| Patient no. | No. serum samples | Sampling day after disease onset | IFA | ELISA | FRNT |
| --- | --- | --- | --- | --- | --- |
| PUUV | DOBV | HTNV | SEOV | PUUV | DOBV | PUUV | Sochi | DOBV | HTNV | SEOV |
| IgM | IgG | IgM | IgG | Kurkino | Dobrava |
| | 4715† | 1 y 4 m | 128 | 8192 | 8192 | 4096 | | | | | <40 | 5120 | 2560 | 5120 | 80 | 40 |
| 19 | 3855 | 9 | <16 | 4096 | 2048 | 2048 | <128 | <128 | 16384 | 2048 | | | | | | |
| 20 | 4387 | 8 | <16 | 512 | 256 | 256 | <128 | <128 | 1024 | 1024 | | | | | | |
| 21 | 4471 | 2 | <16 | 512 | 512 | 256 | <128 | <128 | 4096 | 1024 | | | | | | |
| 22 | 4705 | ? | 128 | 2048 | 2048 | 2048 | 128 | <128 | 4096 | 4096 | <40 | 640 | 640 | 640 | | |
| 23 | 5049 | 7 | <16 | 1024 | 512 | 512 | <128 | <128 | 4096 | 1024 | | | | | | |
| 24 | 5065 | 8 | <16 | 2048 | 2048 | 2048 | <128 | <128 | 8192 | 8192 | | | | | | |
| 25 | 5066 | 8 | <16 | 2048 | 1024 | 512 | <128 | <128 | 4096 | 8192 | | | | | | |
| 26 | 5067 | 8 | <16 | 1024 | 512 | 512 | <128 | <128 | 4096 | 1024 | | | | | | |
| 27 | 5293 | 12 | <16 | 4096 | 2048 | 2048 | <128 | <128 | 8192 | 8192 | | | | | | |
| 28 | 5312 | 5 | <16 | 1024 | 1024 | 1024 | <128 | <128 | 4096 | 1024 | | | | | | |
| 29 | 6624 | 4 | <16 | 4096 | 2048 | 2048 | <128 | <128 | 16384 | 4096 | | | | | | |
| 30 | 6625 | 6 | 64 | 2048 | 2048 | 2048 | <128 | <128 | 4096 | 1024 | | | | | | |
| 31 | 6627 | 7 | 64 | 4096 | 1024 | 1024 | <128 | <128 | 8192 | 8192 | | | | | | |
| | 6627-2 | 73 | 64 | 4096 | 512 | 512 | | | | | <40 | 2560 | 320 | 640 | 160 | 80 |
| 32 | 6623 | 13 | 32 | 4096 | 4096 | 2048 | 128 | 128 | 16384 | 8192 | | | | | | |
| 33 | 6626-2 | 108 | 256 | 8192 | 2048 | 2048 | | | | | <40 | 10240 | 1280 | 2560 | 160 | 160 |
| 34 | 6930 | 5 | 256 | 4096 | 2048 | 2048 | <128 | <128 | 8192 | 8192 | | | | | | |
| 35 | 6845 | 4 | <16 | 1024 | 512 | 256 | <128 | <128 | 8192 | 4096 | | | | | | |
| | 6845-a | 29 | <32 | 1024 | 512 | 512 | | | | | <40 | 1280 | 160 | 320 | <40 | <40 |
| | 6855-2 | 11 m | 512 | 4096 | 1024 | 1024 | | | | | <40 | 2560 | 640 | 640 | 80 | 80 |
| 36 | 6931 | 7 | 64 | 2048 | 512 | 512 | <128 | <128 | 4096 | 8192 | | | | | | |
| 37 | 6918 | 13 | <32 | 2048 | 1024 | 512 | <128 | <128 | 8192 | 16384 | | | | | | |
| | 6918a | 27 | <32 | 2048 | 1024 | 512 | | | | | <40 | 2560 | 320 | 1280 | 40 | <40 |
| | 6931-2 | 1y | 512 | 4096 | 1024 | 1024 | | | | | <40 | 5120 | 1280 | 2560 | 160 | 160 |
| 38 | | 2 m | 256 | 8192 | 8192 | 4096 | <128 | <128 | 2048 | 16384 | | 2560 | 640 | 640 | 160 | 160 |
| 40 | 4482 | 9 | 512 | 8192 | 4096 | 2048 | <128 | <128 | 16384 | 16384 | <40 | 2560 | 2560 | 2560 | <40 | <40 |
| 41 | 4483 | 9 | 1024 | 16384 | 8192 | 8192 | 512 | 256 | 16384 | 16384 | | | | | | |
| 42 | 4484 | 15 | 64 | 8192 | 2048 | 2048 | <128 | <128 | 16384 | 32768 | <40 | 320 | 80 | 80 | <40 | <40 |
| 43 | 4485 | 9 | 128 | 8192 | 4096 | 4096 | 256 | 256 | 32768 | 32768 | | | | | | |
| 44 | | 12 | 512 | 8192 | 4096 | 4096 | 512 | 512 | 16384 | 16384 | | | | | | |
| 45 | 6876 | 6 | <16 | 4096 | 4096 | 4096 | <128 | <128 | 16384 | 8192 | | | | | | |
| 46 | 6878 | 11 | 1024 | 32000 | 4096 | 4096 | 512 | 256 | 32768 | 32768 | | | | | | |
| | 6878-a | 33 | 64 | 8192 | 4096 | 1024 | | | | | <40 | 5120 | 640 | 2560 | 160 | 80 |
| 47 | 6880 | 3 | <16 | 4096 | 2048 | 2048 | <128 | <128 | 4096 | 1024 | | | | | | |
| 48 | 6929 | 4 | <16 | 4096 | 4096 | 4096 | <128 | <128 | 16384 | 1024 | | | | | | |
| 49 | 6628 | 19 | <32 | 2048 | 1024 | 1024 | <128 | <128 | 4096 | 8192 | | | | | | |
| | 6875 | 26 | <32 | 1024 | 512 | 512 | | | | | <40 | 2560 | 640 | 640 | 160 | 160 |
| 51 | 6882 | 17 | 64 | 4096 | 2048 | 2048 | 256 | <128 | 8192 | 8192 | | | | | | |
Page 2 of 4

════

_Your goal_. Nothing may be dropped or altered; repeat every record in full.

_Response to this task_.
| Patient no. | No. serum samples | Sampling day after disease onset | IFA | ELISA | FRNT |
| --- | --- | --- | --- | --- | --- |
| PUUV | DOBV | HTNV | SEOV | PUUV | DOBV | PUUV | Sochi | DOBV | HTNV | SEOV |
| IgM | IgG | IgM | IgG | Kurkino | Dobrava |
| | 4715† | 1 y 4 m | 128 | 8192 | 8192 | 4096 | | | | | <40 | 5120 | 2560 | 5120 | 80 | 40 |
| 19 | 3855 | 9 | <16 | 4096 | 2048 | 2048 | <128 | <128 | 16384 | 2048 | | | | | | |
| 20 | 4387 | 8 | <16 | 512 | 256 | 256 | <128 | <128 | 1024 | 1024 | | | | | | |
| 21 | 4471 | 2 | <16 | 512 | 512 | 256 | <128 | <128 | 4096 | 1024 | | | | | | |
| 22 | 4705 | ? | 128 | 2048 | 2048 | 2048 | 128 | <128 | 4096 | 4096 | <40 | 640 | 640 | 640 | | |
| 23 | 5049 | 7 | <16 | 1024 | 512 | 512 | <128 | <128 | 4096 | 1024 | | | | | | |
| 24 | 5065 | 8 | <16 | 2048 | 2048 | 2048 | <128 | <128 | 8192 | 8192 | | | | | | |
| 25 | 5066 | 8 | <16 | 2048 | 1024 | 512 | <128 | <128 | 4096 | 8192 | | | | | | |
| 26 | 5067 | 8 | <16 | 1024 | 512 | 512 | <128 | <128 | 4096 | 1024 | | | | | | |
| 27 | 5293 | 12 | <16 | 4096 | 2048 | 2048 | <128 | <128 | 8192 | 8192 | | | | | | |
| 28 | 5312 | 5 | <16 | 1024 | 1024 | 1024 | <128 | <128 | 4096 | 1024 | | | | | | |
| 29 | 6624 | 4 | <16 | 4096 | 2048 | 2048 | <128 | <128 | 16384 | 4096 | | | | | | |
| 30 | 6625 | 6 | 64 | 2048 | 2048 | 2048 | <128 | <128 | 4096 | 1024 | | | | | | |
| 31 | 6627 | 7 | 64 | 4096 | 1024 | 1024 | <128 | <128 | 8192 | 8192 | | | | | | |
| | 6627-2 | 73 | 64 | 4096 | 512 | 512 | | | | | <40 | 2560 | 320 | 640 | 160 | 80 |
| 32 | 6623 | 13 | 32 | 4096 | 4096 | 2048 | 128 | 128 | 16384 | 8192 | | | | | | |
| 33 | 6626-2 | 108 | 256 | 8192 | 2048 | 2048 | | | | | <40 | 10240 | 1280 | 2560 | 160 | 160 |
| 34 | 6930 | 5 | 256 | 4096 | 2048 | 2048 | <128 | <128 | 8192 | 8192 | | | | | | |
| 35 | 6845 | 4 | <16 | 1024 | 512 | 256 | <128 | <128 | 8192 | 4096 | | | | | | |
| | 6845-a | 29 | <32 | 1024 | 512 | 512 | | | | | <40 | 1280 | 160 | 320 | <40 | <40 |
| | 6855-2 | 11 m | 512 | 4096 | 1024 | 1024 | | | | | <40 | 2560 | 640 | 640 | 80 | 80 |
| 36 | 6931 | 7 | 64 | 2048 | 512 | 512 | <128 | <128 | 4096 | 8192 | | | | | | |
| 37 | 6918 | 13 | <32 | 2048 | 1024 | 512 | <128 | <128 | 8192 | 16384 | | | | | | |
| | 6918a | 27 | <32 | 2048 | 1024 | 512 | | | | | <40 | 2560 | 320 | 1280 | 40 | <40 |
| | 6931-2 | 1y | 512 | 4096 | 1024 | 1024 | | | | | <40 | 5120 | 1280 | 2560 | 160 | 160 |
| 38 | | 2 m | 256 | 8192 | 8192 | 4096 | <128 | <128 | 2048 | 16384 | | 2560 | 640 | 640 | 160 | 160 |
| 40 | 4482 | 9 | 512 | 8192 | 4096 | 2048 | <128 | <128 | 16384 | 16384 | <40 | 2560 | 2560 | 2560 | <40 | <40 |
| 41 | 4483 | 9 | 1024 | 16384 | 8192 | 8192 | 512 | 256 | 16384 | 16384 | | | | | | |
| 42 | 4484 | 15 | 64 | 8192 | 2048 | 2048 | <128 | <128 | 16384 | 32768 | <40 | 320 | 80 | 80 | <40 | <40 |
| 43 | 4485 | 9 | 128 | 8192 | 4096 | 4096 | 256 | 256 | 32768 | 32768 | | | | | | |
| 44 | | 12 | 512 | 8192 | 4096 | 4096 | 512 | 512 | 16384 | 16384 | | | | | | |
| 45 | 6876 | 6 | <16 | 4096 | 4096 | 4096 | <128 | <128 | 16384 | 8192 | | | | | | |
| 46 | 6878 | 11 | 1024 | 32000 | 4096 | 4096 | 512 | 256 | 32768 | 32768 | | | | | | |
| | 6878-a | 33 | 64 | 8192 | 4096 | 1024 | | | | | <40 | 5120 | 640 | 2560 | 160 | 80 |
| 47 | 6880 | 3 | <16 | 4096 | 2048 | 2048 | <128 | <128 | 4096 | 1024 | | | | | | |
| 48 | 6929 | 4 | <16 | 4096 | 4096 | 4096 | <128 | <128 | 16384 | 1024 | | | | | | |
| 49 | 6628 | 19 | <32 | 2048 | 1024 | 1024 | <128 | <128 | 4096 | 8192 | | | | | | |
| | 6875 | 26 | <32 | 1024 | 512 | 512 | | | | | <40 | 2560 | 640 | 640 | 160 | 160 |
| 51 | 6882 | 17 | 64 | 4096 | 2048 | 2048 | 256 | <128 | 8192 | 8192 | | | | | | |
Page 2 of 4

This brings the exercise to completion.